As well as writing novels, Smith has also edited the short story collections Piece of Flesh (2001) and The Book of Other People (2007), and has written introductions for The Burned Children of America (2003) and The Best American Non-Required Reading 2003 (2003). In 2009 she published a collection of ‘occasional essays’, Changing My Mind. Smith’s journalism shows impressive range, from reportage (a week spent in civil war-torn Liberia, a trip to the Oscars), to literary criticism (a further appraisal of Forster, essays on George Eliot and Kafka), to family memoir (an account of her attempts to encourage her father to describe his experiences during the Second World War)
Changing My Mind also included ‘That Crafty Feeling’, a lecture given to students of Columbia University’s writing programme, in which Smith describes her how she wrote her previous three novels. She declares with knowing self-deprecation that although she experiments with form during this process, ‘Because I am an English novelist enslaved to an ancient tradition, with each novel I have ended up exactly where I began: third person, past tense.’
With NW (2012) however, despite returning to the postcode she knows so well, Smith decisively and deliberately unleashes the experimental and modernist tendencies that hitherto had not been allowed to surface in her long fiction. Structurally the novel is purposefully imbalanced: the first 80 page section of the novel is written in the present tense but the third and longest, 110 page section, is divided into 184 miniature subsections, some only a few words long. Capital letters are used liberally throughout for amplification. Alternative typefaces are deployed to mimic text messages, webchats or quotations from writings written or read by the characters.
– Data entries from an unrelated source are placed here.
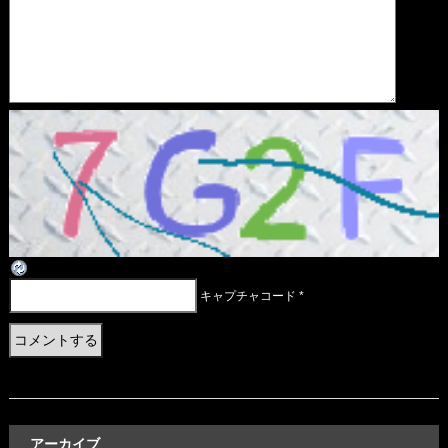
キャプチャコード
*
アーカイブ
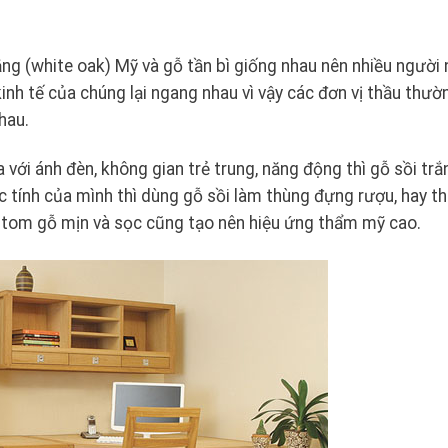
rắng (white oak) Mỹ và gỗ tần bì giống nhau nên nhiều người 
kinh tế của chúng lại ngang nhau vì vậy các đơn vị thầu thườ
hau.
 với ánh đèn, không gian trẻ trung, năng động thì gỗ sồi trắ
c tính của mình thì dùng gỗ sồi làm thùng đựng rượu, hay t
ể tom gỗ mịn và sọc cũng tạo nên hiệu ứng thẩm mỹ cao.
Occasionally words are rearranged on the page, to represent epitaphs on gravestones, a list drawn up by children, walking directions, and even the shapes of an apple tree and a human mouth.
Guided by modernist antecedents in such ways, initially it seems by the example of James Joyce’s Ulysses, this discontinuous and fluid novel describes with considerable success the chaotic and contingent, heard and felt, tasted and smelt experience of living in and crucially moving around the contemporary capital. Engaged on the Joycean ramblings around Smith’s home territory of Willesden are four Londoners of Smith’s own generation, all of whom grew up on the same fictional Caldwell estate. With the exception of childhood friends Leah and Keisha their narratives intersect only marginally, and the way that each character inhabits a stylistically distinct section of the novel echoes the disconnected experience of city living.
NW is noisy, claustrophobic and suffused with quotations from a diverse repertoire of high and low cultural sources including Shakespeare, Thomas Wyatt, John Donne, tabloid newspapers, and lyrics from the hip hop verse of Nas and the songs of fellow North Londoner Ray Davies; it is surely no coincidence, moreover, that Keisha’s surname is Blake. Recent moments in popular cultural history, such as the death of Michael Jackson, the popularity of the television series The Wire and the arrival of tablet computers are also obliquely registered and gently satirised.
With greater vigour than its predecessors, the novel also explores modern English social, racial and gender codes, as Smith charts the evolving tensions between friends whose social statuses begin to diverge (Keisha tellingly reinvents herself as Natalie as she journeys from Caldwell to commercial law practice), or describes the troubled relationship between a drug-addled aristocrat and a reformed drug-dealer.